When Henrietta finally finished studying his note she said, “It’s thorough, I’ll give you that. Can you send it to me electronically?”
“Given what you have already said, should I do that?”
“You can trust me, Neil.” Holding up the note, she asked, “Dawa and Pemba will corroborate all this I assume?”
“Yes.”
“Well that’s good, because I will be seeing them also. I must say that the thing that worries me is that Tate Junior’s death is not clear-cut. Do you think that Sarron’s oxygen was defective?”
The question shocked Quinn because he hadn’t mentioned Pemba’s speculation about it in his report, focusing only on the hard facts and the timeline of their climb as best he could recall.
“I didn’t say that in my notes.”
“No, Neil, you didn’t. But that is what they are saying on the street.”

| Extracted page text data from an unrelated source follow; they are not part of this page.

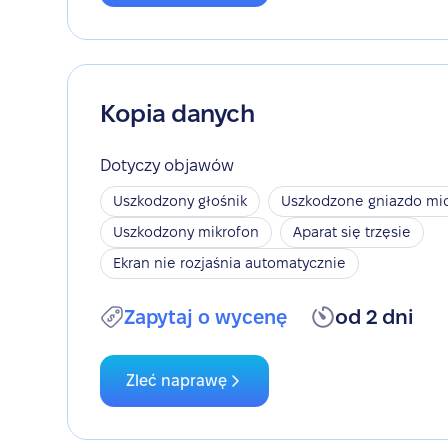
Kopia danych
Dotyczy objawów
Uszkodzony głośnik
Uszkodzone gniazdo mic
Uszkodzony mikrofon
Aparat się trzęsie
Ekran nie rozjaśnia automatycznie
Zapytaj o wycenę
od 2 dni
Zleć naprawę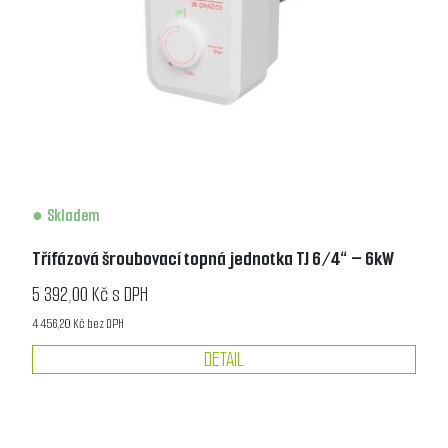
Skladem
Třífázová šroubovací topná jednotka TJ 6/4“ – 6kW
5 392,00 Kč s DPH
4 456,20 Kč bez DPH
DETAIL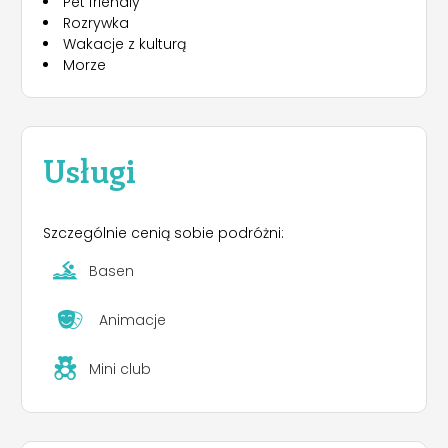
Pet friendly
Rozrywka
Wakacje z kulturą
Morze
Usługi
Szczególnie cenią sobie podróżni:
Basen
Animacje
Mini club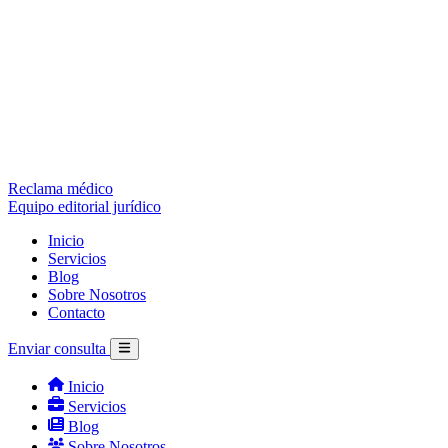
Reclama médico
Equipo editorial jurídico
Inicio
Servicios
Blog
Sobre Nosotros
Contacto
Enviar consulta
Inicio
Servicios
Blog
Sobre Nosotros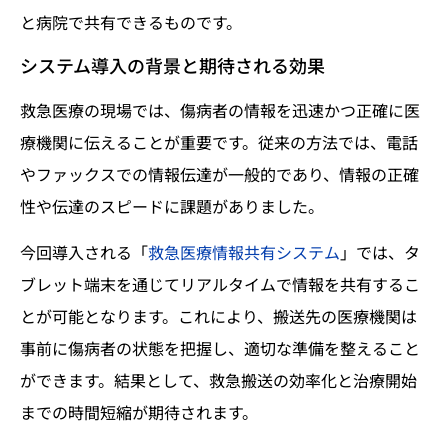
と病院で共有できるものです。
システム導入の背景と期待される効果
救急医療の現場では、傷病者の情報を迅速かつ正確に医
療機関に伝えることが重要です。従来の方法では、電話
やファックスでの情報伝達が一般的であり、情報の正確
性や伝達のスピードに課題がありました。
今回導入される「
救急医療情報共有システム
」では、タ
ブレット端末を通じてリアルタイムで情報を共有するこ
とが可能となります。これにより、搬送先の医療機関は
事前に傷病者の状態を把握し、適切な準備を整えること
ができます。結果として、救急搬送の効率化と治療開始
までの時間短縮が期待されます。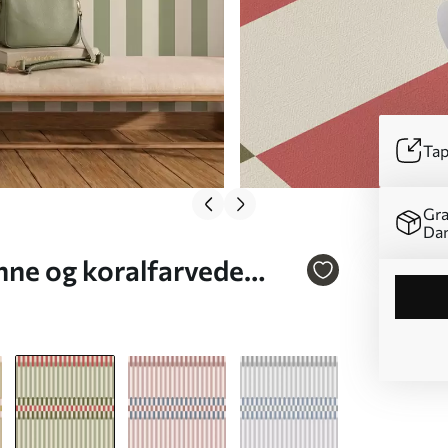
Tap
Gra
Da
nne og koralfarvede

Quinn shrugged his shoulders. “I’m really not sure. Something was wrong with the kid’s system on the summit even if I must say that mine was working perfectly. When we got down to the Glacier Camp, Pemba was saying he thought some of the cylinders were defective but as you’ll have read in my email he didn’t actually use his on the way up, trying for a summit without Os when he wasn’t feeling that well which really didn’t help matters. I rather put his comments down to trying to deflect attention from his own error. Dawa wouldn’t say much on the subject but maybe the Sherpas did talk more about it amongst themselves. You know how they are. Anyway we left the kid’s cylinder on the summit next to my ice axe so there’s no way to get it now and check. Personally, I think it was more a case of one of those days when little things start to go wrong and slowly but surely everything snowballs out of control.”
“Do you think the summit bonus might have clouded your judgment at any point during the expedition?”
There it was again—another thing he had made no mention of in his email.
Quinn began to feel uneasy.
“No, even if Sarron did become slightly obsessive about it, but I suppose it was a lot of money.”
“How much money, Neil?”
“One hundred thousand dollars; Sarron promised me ten percent.”
Henrietta tutted once loudly at him and then very deliberately shook her head.
“Actually, Neil, you are on the low side with that. Tate Senior is a billionaire. The Kathmandu rumor mills, whose sources, I assume, are predominantly Sarron’s many creditors, think that the summit bonus was actually five hundred thousand dollars. Even Pashi the barber could have told you that.”
She watched Quinn as the information sank in. His eyes closed a little, and his face stiffened, revealing to her that only then did the whole performance on the summit finally make sense to him.
“Well, however much it was, it won’t be paid,” Quinn replied with a grim shake of his head. “The kid is dead and I’m sure that Tate Senior is going to want his pound of flesh from all of us in return, as you say. Frankly, I wonder if he isn’t right too.”
Henrietta paused and then angling her head slightly said, “Tell me about that old ice axe you mentioned finding on the Second Step.”
“It’s just an old axe. Lucky for me, I guess, that I found it when I did, but beyond that I can’t see it’s really relevant to the big picture.”
“It’s not George Leigh Mallory’s, is it?”
Quinn shook his head quickly, revealing his disbelief, a little frustration even, that she was thinking about details like that given the greater scheme of things.
The woman really is bloody relentless.
“No, Henrietta. I don’t think it is. It’s just an old axe, anyone could have left it up there.”